Written by Adam Veness
Ever since our 2013 prediction, an ever increasing number of public companies are adding disclosure related to cybersecurity and data breach risks to their public filings. We previously analyzed how the nation’s largest banks have begun disclosing their cybersecurity risks. Now, it appears that the rest of the Fortune 500 companies are catching on and including some level of disclosure of their cyber risks in response to the 2011 SEC Guidance.
The recently published Willis Fortune 500 Cyber Disclosure Report, 2013 (the “Report”), analyzes cybersecurity disclosure by Fortune 500 public companies. The Report found that as of April 2013, 85% of Fortune 500 companies are following the SEC guidance and are providing some level of disclosure regarding cyber exposures. Interestingly though, only 36% of Fortune 500 companies disclosed that such risk was “material”, “serious” or used a similar term, and only 2% of the companies used a stronger term, such as “critical”.
Following the SEC’s recommendation in its guidance, 95% of the disclosing companies mentioned specific cyber risks that they face. The top three cyber risks identified by those companies that disclosed cyber risks were:
1) Loss or theft of confidential information (65%).
2) Loss of reputation (50%).
3) Direct loss from malicious acts (hackers, viruses, etc.) (48%).
Surprisingly, 15% of Fortune 500 companies indicated that they did not have the resources to protect themselves against critical attacks and only 52% refer to technical solutions that they have in place to defend against cyber risks.
The Report notes that despite the large number of Fortune 500 companies that acknowledge cyber risks in their disclosure, only 6% mentioned that they purchase insurance to cover cyber risks.

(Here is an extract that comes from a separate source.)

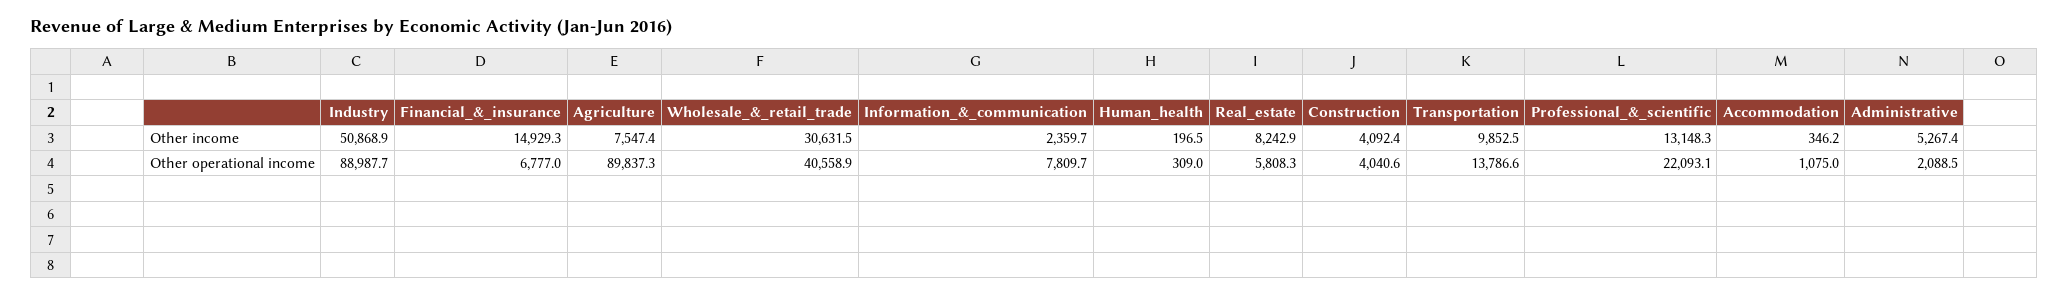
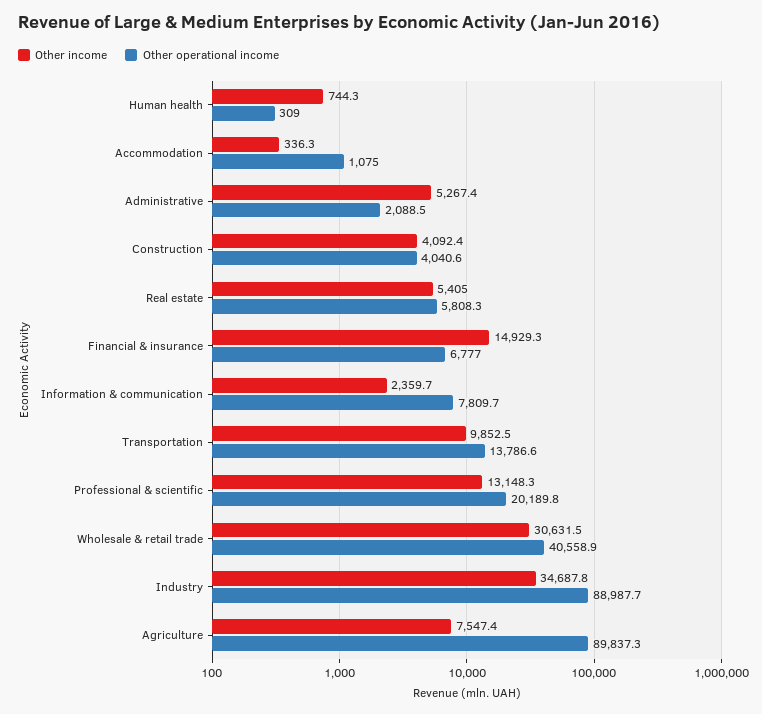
Other income, Industry: 50868.9 -> 34687.8
Other income, Human_health: 196.5 -> 744.3
Other income, Real_estate: 8242.9 -> 5405
Other income, Accommodation: 346.2 -> 336.3
Other operational income, Professional_&_scientific: 22093.1 -> 20189.8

This number runs contrary to a survey published by the Chubb Group of Insurance Companies in which Chubb indicates that about 36% of public companies purchase cyber risk insurance. For whatever reason, it appears that many of the Fortune 500 companies are simply not disclosing that they purchase cyber risk insurance as a means of protecting against cyber risk.
Almost two years after its issuance, the Report findings indicate that the 2011 SEC Guidance is in full swing and making its way into reality. As more large companies disclose cyber risks in their public filings, this will continue to trickle down to the smaller companies that rely on those filings for precedent and guidance. The Report provides a clear snapshot of where things stand in cyber risk disclosure by Fortune 500 public companies. The scope of the Report is expected to expand to include Fortune 1000 companies, and it will be interesting to see how this data changes, if at all, when comprised of a larger pool of public companies.